Here are a few of the behaviors associated with stalking:
• Following, whether physically or through cyberspace with GPS tracking.
• Obscure behaviors, such as rearranging items, just making sure the victim knows the stalker is out there.
• A person gives you flowers or gifts, even after you tell them you're not interested and refuse other advances.
• He or she calls or texts you several times a day and won't stop.
• A person seems to consistently show up in places you go: restaurants, clubs and other social events. Coincidence? Maybe not.
• You find him or her waiting for you in places you frequent, such as your workplace or a child's day-care center.
• He or she has information about you that isn't widely known. For example, he tells you what you wore last night or what time you got home, although you never saw him.
• Posting private or intimate information or photos on social-networking sites. Note that cyberstalking carries additional felony charges and even tougher penalties.

For more information, see the National Coalition Against Domestic Violence website (ncadv.org) or contact the Mississippi Attorney General Domestic Violence Division at 601-359-4251. To report possible cyberstalking, call 601-576-4281. If you are in immediate danger, call 911.

Stay Safe
If you are being stalked, know that you have the right to live without fear in your life. You have the right to request law enforcement protection and to seek a protective order from the courts. Keeping yourself safe means putting distance between you and your stalker.

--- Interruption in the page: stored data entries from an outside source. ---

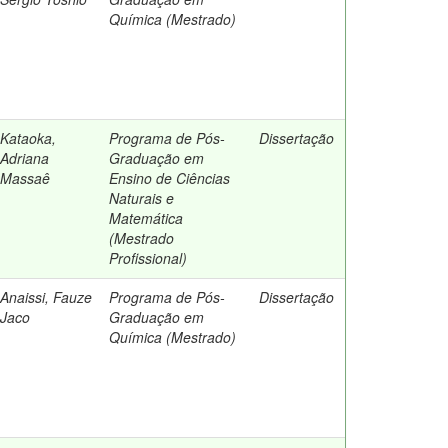
Química (Mestrado)
Kataoka,
Programa de Pós-
Dissertação
Adriana
Graduação em
Massaê
Ensino de Ciências
Naturais e
Matemática
(Mestrado
Profissional)
Anaissi, Fauze
Programa de Pós-
Dissertação
Jaco
Graduação em
Química (Mestrado)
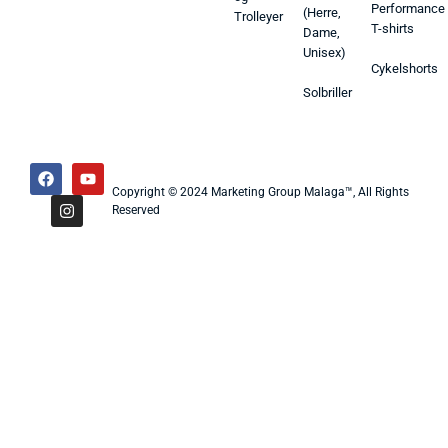
Performance
(Herre,
Trolleyer
T-shirts
Dame,
Unisex)
Cykelshorts
Solbriller
Copyright © 2024 Marketing Group Malaga™, All Rights
Reserved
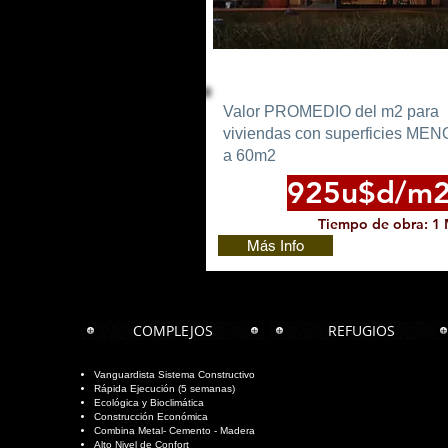
Viviendas hasta 60
Valor PROMEDIO del m2 para
viviendas con superficies ME
a 60m2
925u$d/m
Tiempo de obra: 1
Más Info
COMPLEJOS
REFUGIOS
Vanguardista Sistema Constructivo
Rápida Ejecución (5 semanas)
Ecológica y Bioclimática
Construcción Económica
Combina Metal- Cemento - Madera
Alto Nivel de Confort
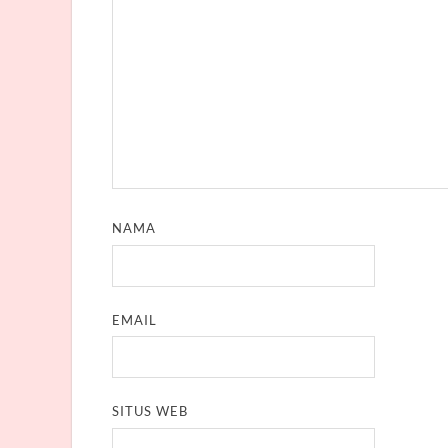
NAMA
EMAIL
SITUS WEB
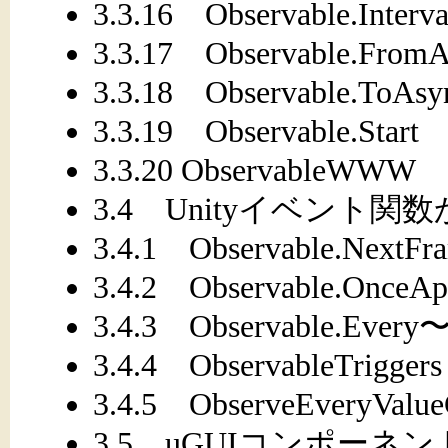
3.3.16 Observable.Interv
3.3.17 Observable.FromA
3.3.18 Observable.ToAs
3.3.19 Observable.Start
3.3.20 ObservableWWW
3.4 Unityイベント関
3.4.1 Observable.NextFr
3.4.2 Observable.OnceApp
3.4.3 Observable.Ev
3.4.4 ObservableTriggers
3.4.5 ObserveEveryValue
3.5 uGUIコンポーネントと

If you are in danger, call 911.
• Take it seriously.
Stalking can become lethal.
• Don't be ashamed to report stalking. A lot of people are embarrassed, but stalking and domestic violence can happen to anyone. It is not your fault. In Hinds County, contact the victim's assistance program (601-974-2933) for help in acquiring a protective order and to provide other support as necessary. Even if you suspect it, call. "If you think you might be (being stalked), don't ignore it," Heather Wager says.
• Document everything. Keep track of the dates and times of the events; note what was said, if anything, and exactly what happened. Get names and contact information of any witnesses.
• Tell your friends and family what's going on. Give someone close to you your schedule and tell him or her when you will be doing something unusual.
• Tell your employer. Give him or her a photo of your stalker if possible, so that your stalker can be evicted from the premises, if necessary.
• Try to change your routine and your travel routes to and from work and other regular stops.
• Do not speak to your stalker. If necessary, change your phone number and e-mail address.
• Do not "friend" anyone you don't know on social-networking websites.
• Find someone knowledgeable about domestic violence and stalking who can help you through it, whether a social worker, an attorney or both.
• Get support from people who have been there. It can be an ordeal. Join a support group if possible.
• Prepare an emergency escape plan for you and your children, and have a safe place to go if necessary.

For additional information, call the Domestic Violence Legal Help Line at 877-609-9911 or the National Hotline for domestic violence at 800-799-SAFE (7233).